Even with significant clustering, the effect of sound ordinance on venue location is still a hot topic. Officials in DC are currently considering the extension of stricter residential area sound laws into business/commercial areas. According to the owner of a DC rock club, Black Cat, the move "could effectively shut down D.C.’s live music venues.” A better understanding of the relatively tight clustering of venues could help DC officials recognize the value of conserving more relaxed sound-level laws for "rock-n-roll-avenue".


% of Venues by # Neighboring Venues

Neighboring venues defined as any location within 5 miles.


2. More people = More Music. This might seem like a no-brainer but it's interesting to see the effect of population density on the availability of music venues. To explore this, I mapped each venue in the SeatGeek data set to its respective FIPS code (think ZIP code but better) and pulled in 2010 US Census Bureau population counts. 

More populated areas are more likely to have more venues, a trend clearly seen on the All United States map at the start of the post - larger cities are easily accessible to musicians via air and highway and have the greatest concentration of music fans. (The Pearson correlation between population and number of venues within a FIPS area is .82 with a p-value of 0.000.) 

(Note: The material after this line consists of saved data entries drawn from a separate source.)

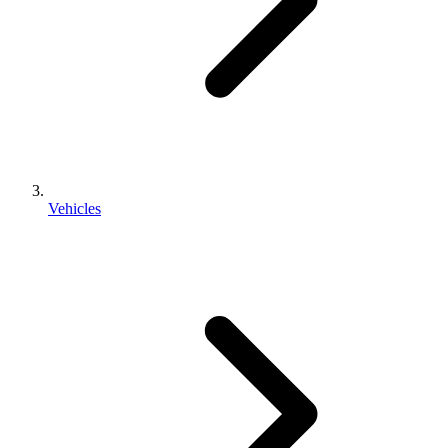
Vehicles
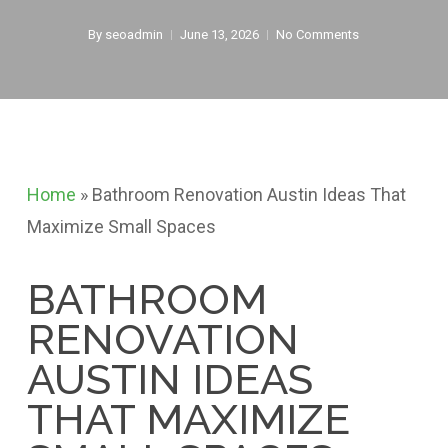
By
seoadmin
June 13, 2026
No Comments
Home
»
Bathroom Renovation Austin Ideas That
Maximize Small Spaces
BATHROOM
RENOVATION
AUSTIN IDEAS
THAT MAXIMIZE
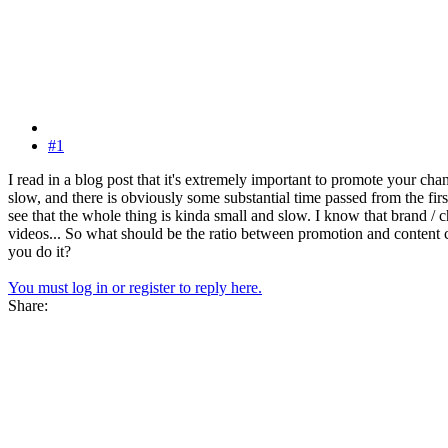
#1
I read in a blog post that it's extremely important to promote your cha
slow, and there is obviously some substantial time passed from the fi
see that the whole thing is kinda small and slow. I know that brand / 
videos... So what should be the ratio between promotion and content 
you do it?
You must log in or register to reply here.
Share:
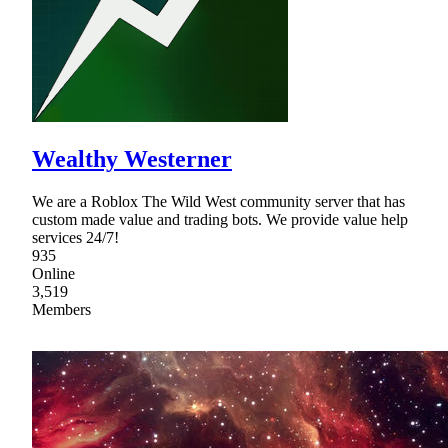
Wealthy Westerner
We are a Roblox The Wild West community server that has
custom made value and trading bots. We provide value help
services 24/7!
935
Online
3,519
Members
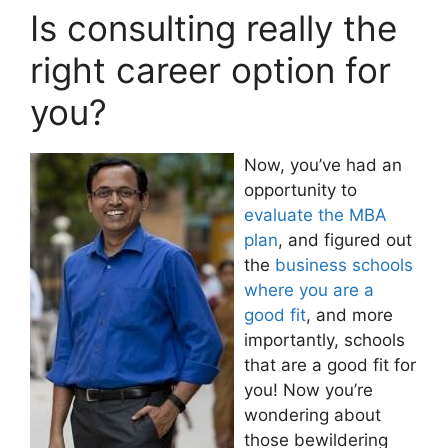
Is consulting really the
right career option for
you?
Now, you’ve had an
opportunity to
evaluate the MBA
plan
, and figured out
the
business schools
where you are a
good fit
, and more
importantly, schools
that are a good fit for
you! Now you’re
wondering about
those bewildering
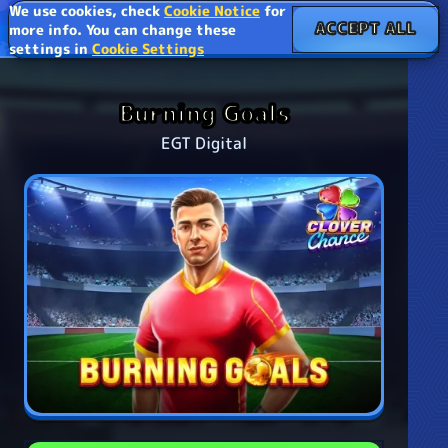
We use cookies, check
Cookie Notice
for
ACCEPT ALL
more info. You can change these
settings in
Cookie Settings
Burning Goals
EGT Digital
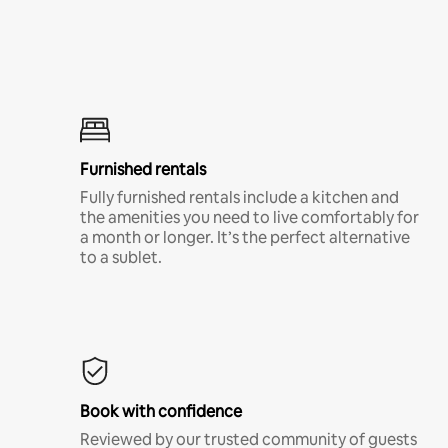
Furnished rentals
Fully furnished rentals include a kitchen and
the amenities you need to live comfortably for
a month or longer. It’s the perfect alternative
to a sublet.
Book with confidence
Reviewed by our trusted community of guests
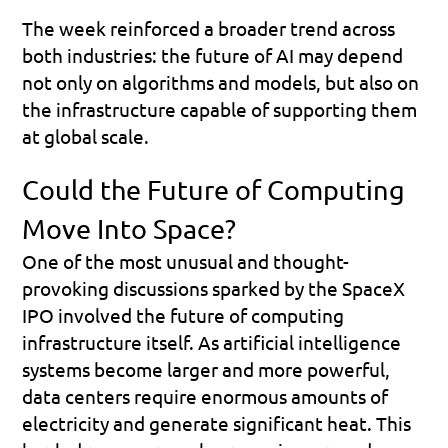
The week reinforced a broader trend across 
both industries: the future of AI may depend 
not only on algorithms and models, but also on 
the infrastructure capable of supporting them 
at global scale.
Could the Future of Computing 
Move Into Space?
One of the most unusual and thought-
provoking discussions sparked by the SpaceX 
IPO involved the future of computing 
infrastructure itself. As artificial intelligence 
systems become larger and more powerful, 
data centers require enormous amounts of 
electricity and generate significant heat. This 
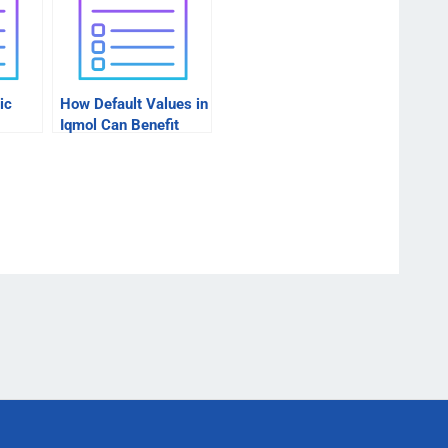
ic
How Default Values in
Iqmol Can Benefit
Businesses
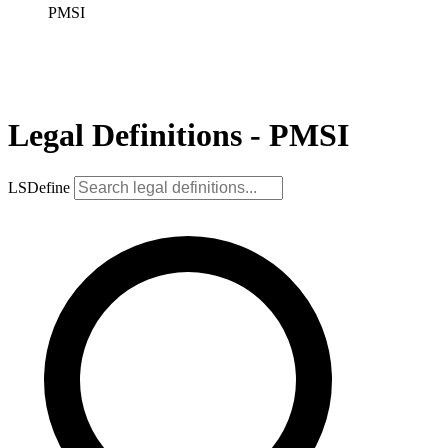
PMSI
Legal Definitions - PMSI
LSDefine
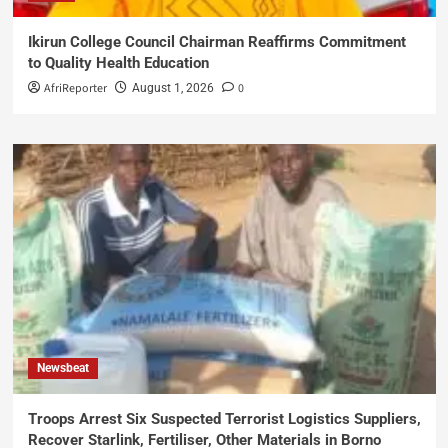
Ikirun College Council Chairman Reaffirms Commitment
to Quality Health Education
AfriReporter
0
August 1, 2026
Newsbeat
Troops Arrest Six Suspected Terrorist Logistics Suppliers,
Recover Starlink, Fertiliser, Other Materials in Borno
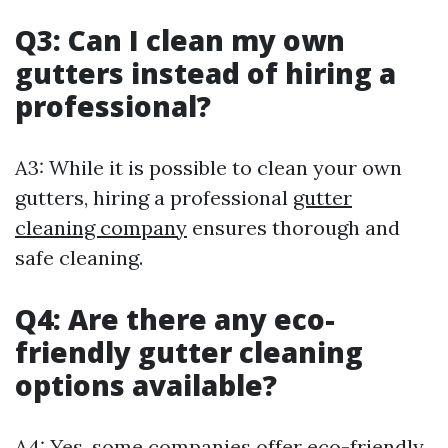
Q3: Can I clean my own
gutters instead of hiring a
professional?
A3: While it is possible to clean your own
gutters, hiring a professional
gutter
cleaning company
ensures thorough and
safe cleaning.
Q4: Are there any eco-
friendly gutter cleaning
options available?
A4: Yes, some companies offer eco-friendly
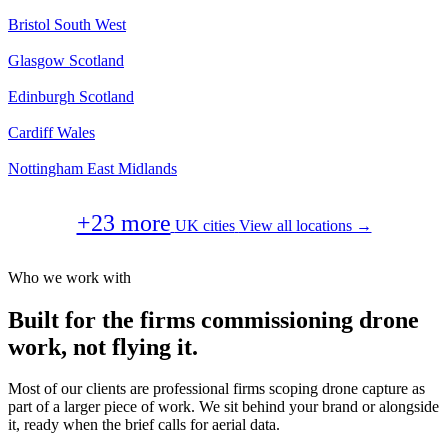
Bristol
South West
Glasgow
Scotland
Edinburgh
Scotland
Cardiff
Wales
Nottingham
East Midlands
+23 more
UK cities
View all locations →
Who we work with
Built for the firms commissioning drone
work, not flying it.
Most of our clients are professional firms scoping drone capture as
part of a larger piece of work. We sit behind your brand or alongside
it, ready when the brief calls for aerial data.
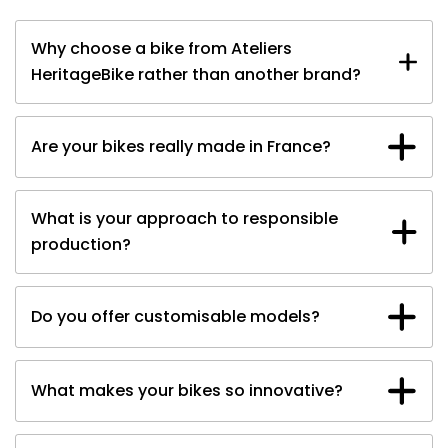
Why choose a bike from Ateliers
HeritageBike rather than another brand?
A vision
Contact the team
Our electric
Are your bikes really made in France?
motorcycles
What is your approach to responsible
production?
Do you offer customisable models?
The magazine
What makes your bikes so innovative?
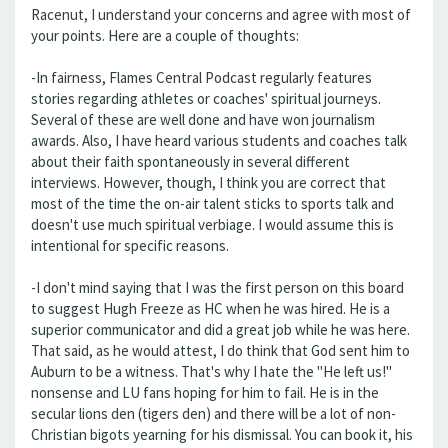
Racenut, I understand your concerns and agree with most of
your points. Here are a couple of thoughts:
-In fairness, Flames Central Podcast regularly features
stories regarding athletes or coaches' spiritual journeys.
Several of these are well done and have won journalism
awards. Also, I have heard various students and coaches talk
about their faith spontaneously in several different
interviews. However, though, I think you are correct that
most of the time the on-air talent sticks to sports talk and
doesn't use much spiritual verbiage. I would assume this is
intentional for specific reasons.
-I don't mind saying that I was the first person on this board
to suggest Hugh Freeze as HC when he was hired. He is a
superior communicator and did a great job while he was here.
That said, as he would attest, I do think that God sent him to
Auburn to be a witness. That's why I hate the "He left us!"
nonsense and LU fans hoping for him to fail. He is in the
secular lions den (tigers den) and there will be a lot of non-
Christian bigots yearning for his dismissal. You can book it, his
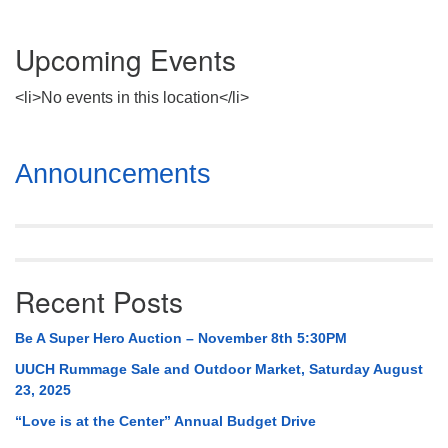
Upcoming Events
<li>No events in this location</li>
Section
Announcements
Navigation
Recent Posts
Be A Super Hero Auction – November 8th 5:30PM
UUCH Rummage Sale and Outdoor Market, Saturday August
23, 2025
“Love is at the Center” Annual Budget Drive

Population heavy areas (cities) don't cost more per ticket than less populated areas ('burbs/country). There is no statistical relationship between population size and average ticket price. Concert cost is relatively consistent across venues nationally, likely due to nation wide tours maintaining prices between cities. This observation's extension into the real world is, however, fairly limited by the data set which contains mostly city-based venues. Perhaps with a larger/historic data set we could see just the opposite trend with time series analysis. 

Where are the most expensive concerts in the nation? This question is only partially answered by the choropleth map below (think heat map by geographic area). The large grey swatches show that we don't have data for every FIPs county in the US. Even with the missing data, we can see that for our dataset of SeatGeek second hand market tickets, the tip of Florida, New York City and southern California have some of the most expensive tickets. The scale, however, is pretty tight and our above correlation findings showed that these more-populated-areas do not have a super strong relationship.

Without a more robust data set of primary market ticket prices we only have a partial glimpse of the nation's ticket prices, but it does allow us to visualize the geographic distribution.

So how did I make these graphs? I used a mix of Python, R (Get maps and SQLDF libraries primarily), SVG manipulation, Excel and coffee. Back in college I used ARCGIS a bit, but on a tight time frame and 0 budget I went the freeware route. I did try some freeware alternatives to ARCGIS but they were slow and clunky.

Ultimately the process was as follows. I am more than happy to share code and data if requested!

  1. Use Python to pull all events from the SeatGeek API - push to R
  2. Import/Stack/Munge events data. Summarize individual events to venue level. Explore correlations and plot points for specific cities and US in total. Use "noncensus" library, to crosswalk Zip codes to FIPs codes and pull in 2010 census population values. Summarize average ticket price by FIPs code and export to txt. Other packages used: ggmap, ggplot2, sqldf, rcmdr, hmisc.
  3. Use Nathan Yau's method from Flowing Data and Python to edit a FIPS code SVG (scalable vector graphic) document from Wikipedia. Import SVG to Adobe Illustrator and spruce it up a bit.
  4. Listened to lots of Mo Lowda and the Humble during the post creation. This band is like a jazzy Kings of Leon from Temple University and they absolutely rock out.